Why Paper Trading Doesn’t Work
The better approach is not to trade with virtual money, but to start small with real money
People often say paper trading is a good way to “practice” trading. We believe it isn’t.
It teaches you exactly nothing about the real game because the real game starts the moment your own money is at risk.

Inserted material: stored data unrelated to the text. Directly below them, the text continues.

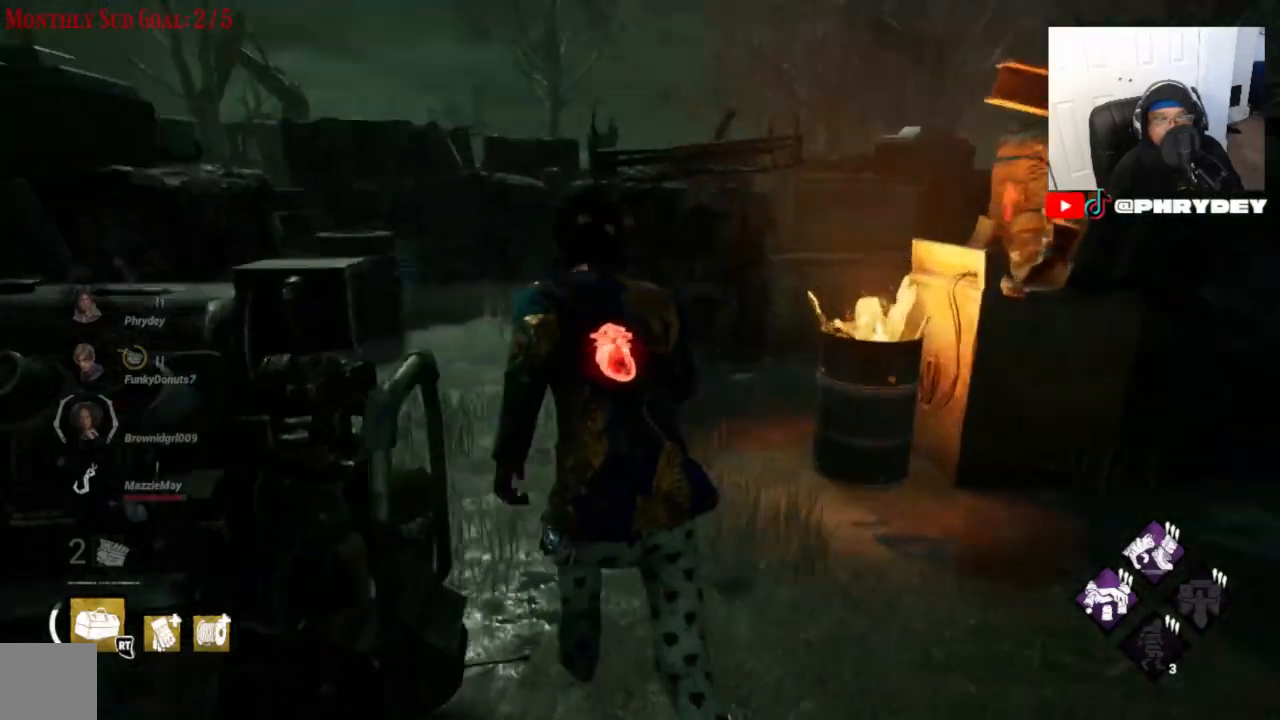
{"buttons": ["L1"], "left_stick": "up-left", "right_stick": "center", "events": [[100, "right_stick", "center"]]}
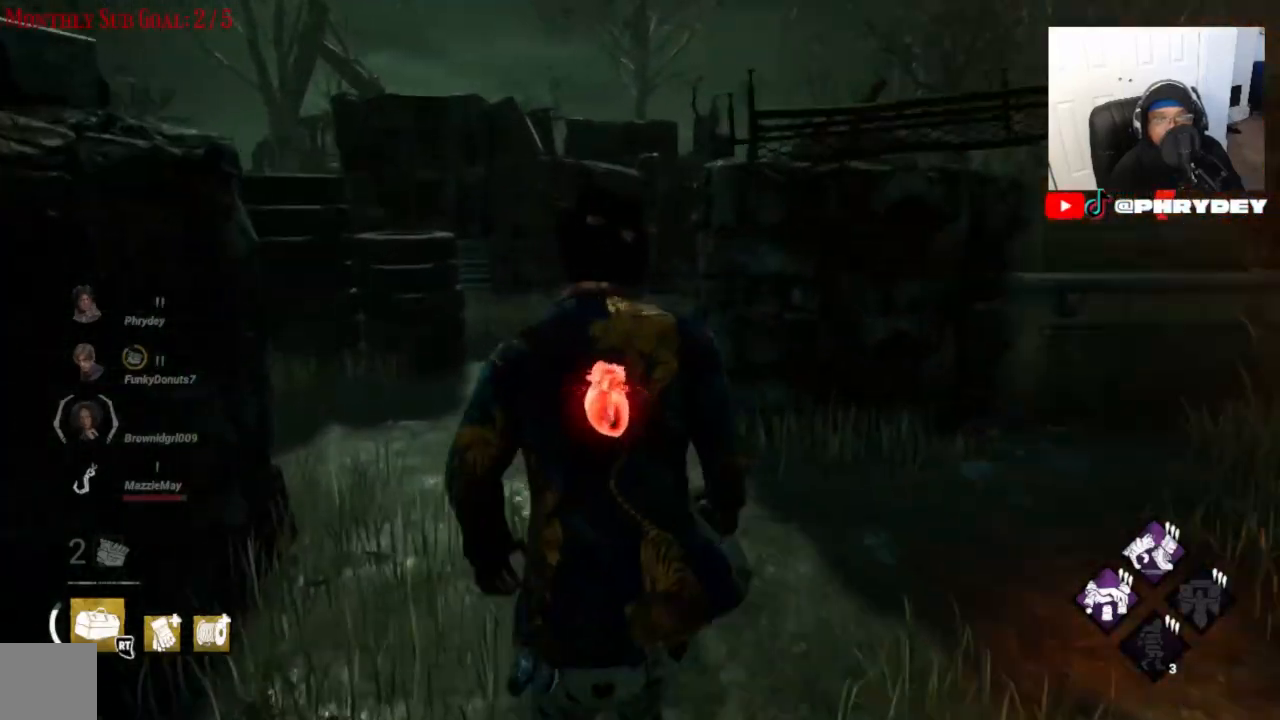
{"buttons": ["L1"], "left_stick": "up-left", "right_stick": "left", "events": [[167, "right_stick", "down-right"], [334, "right_stick", "center"], [500, "right_stick", "left"]]}
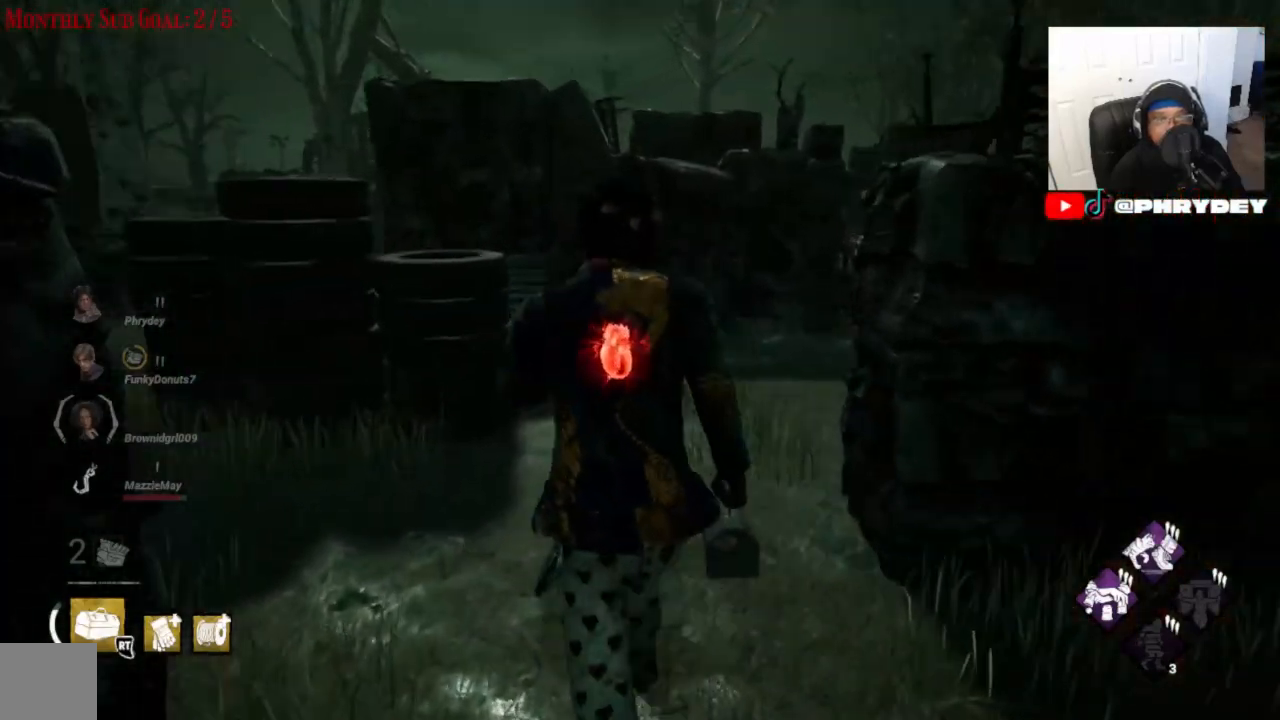
{"buttons": ["L1"], "left_stick": "right", "right_stick": "left", "events": [[301, "left_stick", "right"]]}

Paper Trading Removes the Single Most Important Variable: Stress
Fear of loss
Impulse to “get it back”
Hesitating at the worst moments
Cutting winners early
Adding to losers
Abandoning plans mid-trade
None of these psychological failures show up in paper trading.
Why?
Because the brain doesn’t activate its threat circuitry when nothing is at stake.
You can’t simulate fear.
You can’t simulate greed.
The Only Positive of Paper Trading
Paper trading will show you the mechanics of trading. For example, it’ll help you learn the interface of your brokerage’s platform, understand how orders fill, etc… It basically teaches you where the buttons are. But that’s where its usefulness ends. Everything that makes or breaks a trader (fear, patience, conviction, restraint, emotional control) only shows up when your money is exposed.
The Solution: Start Small, Start Real
The better approach is not to trade with virtual money, but to start small with real money.
Open a live account with the smallest size possible (e.g., $500 or $1,000).
Trade with the absolute minimum unit size (e.g., one share or one lot).
The actual profit or loss will be negligible, but the mere fact that the money is real is enough to trigger the necessary emotional responses.
The bottom line is simple: You don’t learn how to swim by practicing the strokes on land; you need to get into the water.